= Action item =
After removing every image, reproduce the data exactly as it appears.

= Available data =
----

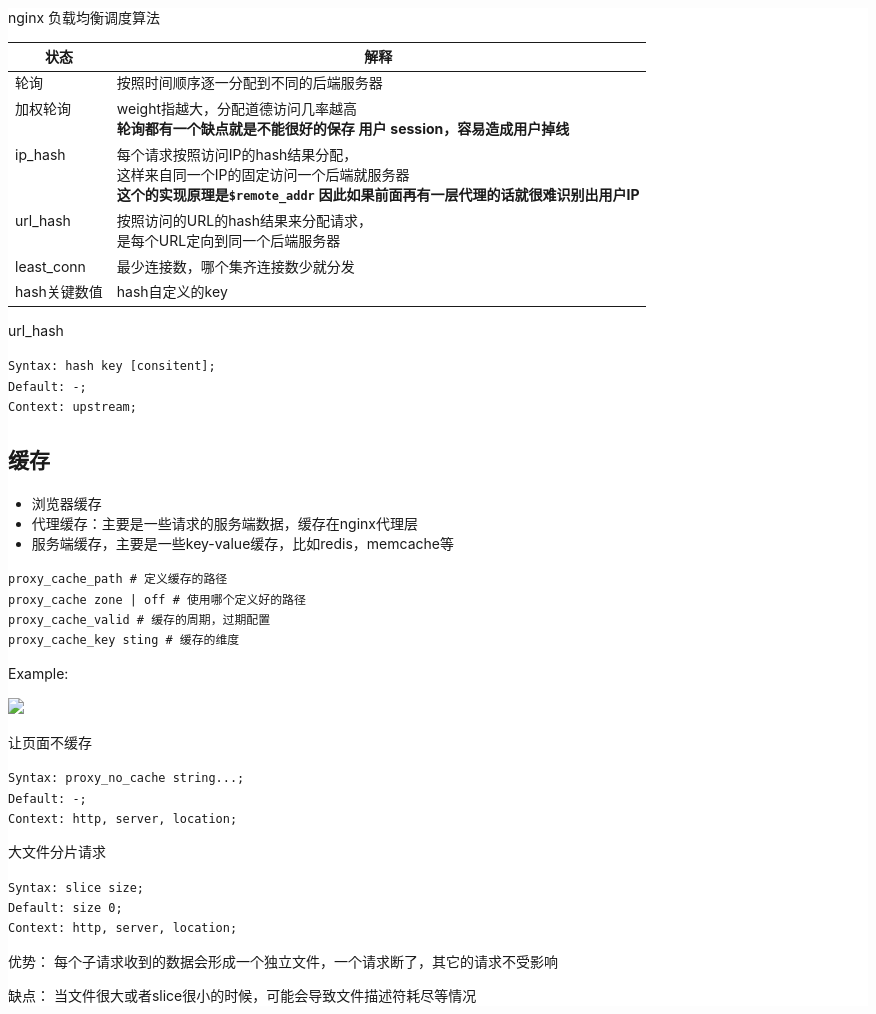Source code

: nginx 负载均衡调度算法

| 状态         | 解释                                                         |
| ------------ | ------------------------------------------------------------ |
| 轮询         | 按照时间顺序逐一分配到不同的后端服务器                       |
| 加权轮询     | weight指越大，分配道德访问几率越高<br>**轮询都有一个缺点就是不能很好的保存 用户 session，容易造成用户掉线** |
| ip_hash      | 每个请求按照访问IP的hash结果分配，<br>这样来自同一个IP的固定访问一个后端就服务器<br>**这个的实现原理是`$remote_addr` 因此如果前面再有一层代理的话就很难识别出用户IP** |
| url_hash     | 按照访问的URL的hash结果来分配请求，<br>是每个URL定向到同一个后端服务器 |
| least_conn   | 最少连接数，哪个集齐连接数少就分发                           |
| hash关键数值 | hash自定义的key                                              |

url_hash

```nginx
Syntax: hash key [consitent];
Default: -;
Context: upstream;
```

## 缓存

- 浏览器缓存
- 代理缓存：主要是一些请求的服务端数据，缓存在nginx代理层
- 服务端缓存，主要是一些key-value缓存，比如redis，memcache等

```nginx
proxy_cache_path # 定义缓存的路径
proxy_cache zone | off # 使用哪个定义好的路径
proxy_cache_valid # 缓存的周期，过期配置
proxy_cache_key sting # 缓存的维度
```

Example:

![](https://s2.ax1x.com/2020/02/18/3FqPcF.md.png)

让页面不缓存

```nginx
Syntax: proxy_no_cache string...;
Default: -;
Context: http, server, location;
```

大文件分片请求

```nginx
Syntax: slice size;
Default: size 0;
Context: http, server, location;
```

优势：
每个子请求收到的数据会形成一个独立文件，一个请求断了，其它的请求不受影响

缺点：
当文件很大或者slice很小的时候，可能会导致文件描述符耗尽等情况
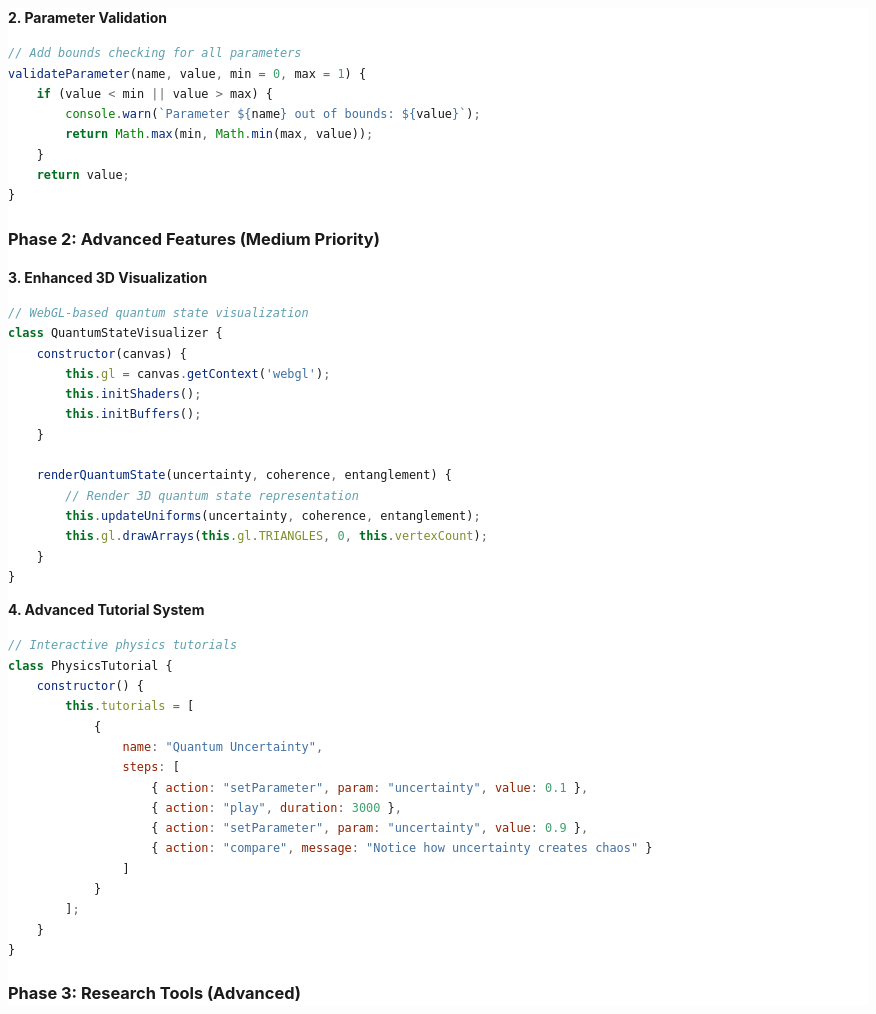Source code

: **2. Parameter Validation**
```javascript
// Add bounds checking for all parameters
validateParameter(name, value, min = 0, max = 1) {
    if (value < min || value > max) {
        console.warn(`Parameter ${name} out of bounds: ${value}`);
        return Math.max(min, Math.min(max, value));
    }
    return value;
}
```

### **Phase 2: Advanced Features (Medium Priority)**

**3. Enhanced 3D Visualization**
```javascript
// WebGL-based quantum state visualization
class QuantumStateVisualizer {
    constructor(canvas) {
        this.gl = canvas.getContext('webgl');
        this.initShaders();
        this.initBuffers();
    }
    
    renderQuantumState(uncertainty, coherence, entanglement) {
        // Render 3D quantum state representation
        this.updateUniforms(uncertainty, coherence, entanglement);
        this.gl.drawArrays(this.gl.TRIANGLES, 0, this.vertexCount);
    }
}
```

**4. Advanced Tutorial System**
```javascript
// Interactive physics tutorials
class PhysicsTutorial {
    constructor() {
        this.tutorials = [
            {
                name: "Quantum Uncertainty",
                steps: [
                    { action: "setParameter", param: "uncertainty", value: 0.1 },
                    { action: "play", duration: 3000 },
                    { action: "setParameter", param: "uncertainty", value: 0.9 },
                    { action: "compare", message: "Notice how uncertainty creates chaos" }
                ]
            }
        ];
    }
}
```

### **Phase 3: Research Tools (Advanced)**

----

= Answer to this task =
Source code

: nginx 负载均衡调度算法

| 状态         | 解释                                                         |
| ------------ | ------------------------------------------------------------ |
| 轮询         | 按照时间顺序逐一分配到不同的后端服务器                       |
| 加权轮询     | weight指越大，分配道德访问几率越高<br>**轮询都有一个缺点就是不能很好的保存 用户 session，容易造成用户掉线** |
| ip_hash      | 每个请求按照访问IP的hash结果分配，<br>这样来自同一个IP的固定访问一个后端就服务器<br>**这个的实现原理是`$remote_addr` 因此如果前面再有一层代理的话就很难识别出用户IP** |
| url_hash     | 按照访问的URL的hash结果来分配请求，<br>是每个URL定向到同一个后端服务器 |
| least_conn   | 最少连接数，哪个集齐连接数少就分发                           |
| hash关键数值 | hash自定义的key                                              |

url_hash

```nginx
Syntax: hash key [consitent];
Default: -;
Context: upstream;
```

## 缓存

- 浏览器缓存
- 代理缓存：主要是一些请求的服务端数据，缓存在nginx代理层
- 服务端缓存，主要是一些key-value缓存，比如redis，memcache等

```nginx
proxy_cache_path # 定义缓存的路径
proxy_cache zone | off # 使用哪个定义好的路径
proxy_cache_valid # 缓存的周期，过期配置
proxy_cache_key sting # 缓存的维度
```

Example:

![](https://s2.ax1x.com/2020/02/18/3FqPcF.md.png)

让页面不缓存

```nginx
Syntax: proxy_no_cache string...;
Default: -;
Context: http, server, location;
```

大文件分片请求

```nginx
Syntax: slice size;
Default: size 0;
Context: http, server, location;
```

优势：
每个子请求收到的数据会形成一个独立文件，一个请求断了，其它的请求不受影响

缺点：
当文件很大或者slice很小的时候，可能会导致文件描述符耗尽等情况
Source code

: **2. Parameter Validation**
```javascript
// Add bounds checking for all parameters
validateParameter(name, value, min = 0, max = 1) {
    if (value < min || value > max) {
        console.warn(`Parameter ${name} out of bounds: ${value}`);
        return Math.max(min, Math.min(max, value));
    }
    return value;
}
```

### **Phase 2: Advanced Features (Medium Priority)**

**3. Enhanced 3D Visualization**
```javascript
// WebGL-based quantum state visualization
class QuantumStateVisualizer {
    constructor(canvas) {
        this.gl = canvas.getContext('webgl');
        this.initShaders();
        this.initBuffers();
    }
    
    renderQuantumState(uncertainty, coherence, entanglement) {
        // Render 3D quantum state representation
        this.updateUniforms(uncertainty, coherence, entanglement);
        this.gl.drawArrays(this.gl.TRIANGLES, 0, this.vertexCount);
    }
}
```

**4. Advanced Tutorial System**
```javascript
// Interactive physics tutorials
class PhysicsTutorial {
    constructor() {
        this.tutorials = [
            {
                name: "Quantum Uncertainty",
                steps: [
                    { action: "setParameter", param: "uncertainty", value: 0.1 },
                    { action: "play", duration: 3000 },
                    { action: "setParameter", param: "uncertainty", value: 0.9 },
                    { action: "compare", message: "Notice how uncertainty creates chaos" }
                ]
            }
        ];
    }
}
```

### **Phase 3: Research Tools (Advanced)**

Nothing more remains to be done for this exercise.